— START EXERCISE DATA —
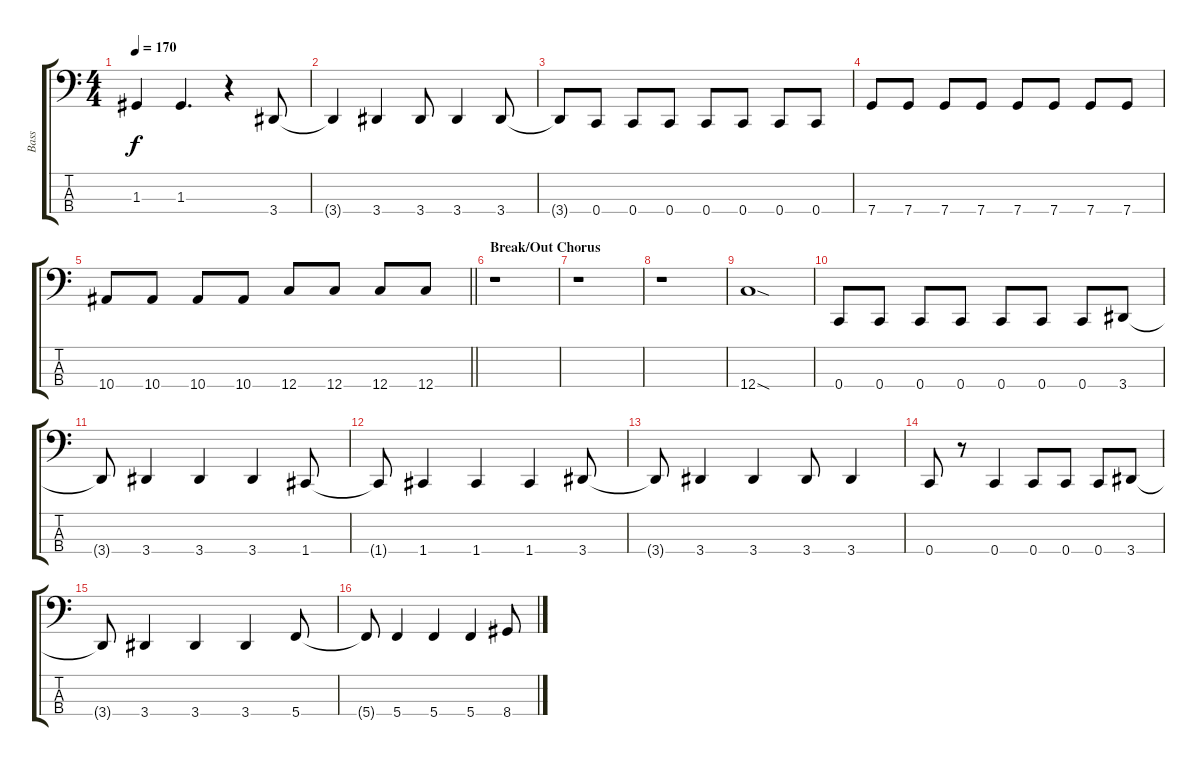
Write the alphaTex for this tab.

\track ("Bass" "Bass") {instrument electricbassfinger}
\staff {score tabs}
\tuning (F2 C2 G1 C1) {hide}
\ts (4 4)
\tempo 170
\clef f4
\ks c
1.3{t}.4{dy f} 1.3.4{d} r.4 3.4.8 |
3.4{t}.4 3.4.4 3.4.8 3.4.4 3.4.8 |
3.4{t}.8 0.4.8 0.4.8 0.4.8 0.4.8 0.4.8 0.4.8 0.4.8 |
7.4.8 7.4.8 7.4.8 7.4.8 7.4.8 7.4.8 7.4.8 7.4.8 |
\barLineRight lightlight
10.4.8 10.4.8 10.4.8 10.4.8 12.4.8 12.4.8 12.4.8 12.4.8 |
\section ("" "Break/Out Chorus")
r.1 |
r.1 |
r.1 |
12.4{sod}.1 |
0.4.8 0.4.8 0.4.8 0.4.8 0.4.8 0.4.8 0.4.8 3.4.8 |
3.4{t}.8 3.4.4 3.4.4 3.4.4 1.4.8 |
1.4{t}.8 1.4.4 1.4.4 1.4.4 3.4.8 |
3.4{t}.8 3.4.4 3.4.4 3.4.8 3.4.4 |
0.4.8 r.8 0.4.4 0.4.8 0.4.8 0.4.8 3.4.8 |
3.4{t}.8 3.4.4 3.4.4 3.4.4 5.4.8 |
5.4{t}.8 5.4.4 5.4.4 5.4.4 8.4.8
— END EXERCISE DATA —
● **OBJECTIVE**
Rewrite the listing above with "170" switched to "150", keeping everything else the same. Leave the picture out of your answer.

● **FINAL RESULT**
Write the alphaTex for this tab.

\track ("Bass" "Bass") {instrument electricbassfinger}
\staff {score tabs}
\tuning (F2 C2 G1 C1) {hide}
\ts (4 4)
\tempo 150
\clef f4
\ks c
1.3{t}.4{dy f} 1.3.4{d} r.4 3.4.8 |
3.4{t}.4 3.4.4 3.4.8 3.4.4 3.4.8 |
3.4{t}.8 0.4.8 0.4.8 0.4.8 0.4.8 0.4.8 0.4.8 0.4.8 |
7.4.8 7.4.8 7.4.8 7.4.8 7.4.8 7.4.8 7.4.8 7.4.8 |
\barLineRight lightlight
10.4.8 10.4.8 10.4.8 10.4.8 12.4.8 12.4.8 12.4.8 12.4.8 |
\section ("" "Break/Out Chorus")
r.1 |
r.1 |
r.1 |
12.4{sod}.1 |
0.4.8 0.4.8 0.4.8 0.4.8 0.4.8 0.4.8 0.4.8 3.4.8 |
3.4{t}.8 3.4.4 3.4.4 3.4.4 1.4.8 |
1.4{t}.8 1.4.4 1.4.4 1.4.4 3.4.8 |
3.4{t}.8 3.4.4 3.4.4 3.4.8 3.4.4 |
0.4.8 r.8 0.4.4 0.4.8 0.4.8 0.4.8 3.4.8 |
3.4{t}.8 3.4.4 3.4.4 3.4.4 5.4.8 |
5.4{t}.8 5.4.4 5.4.4 5.4.4 8.4.8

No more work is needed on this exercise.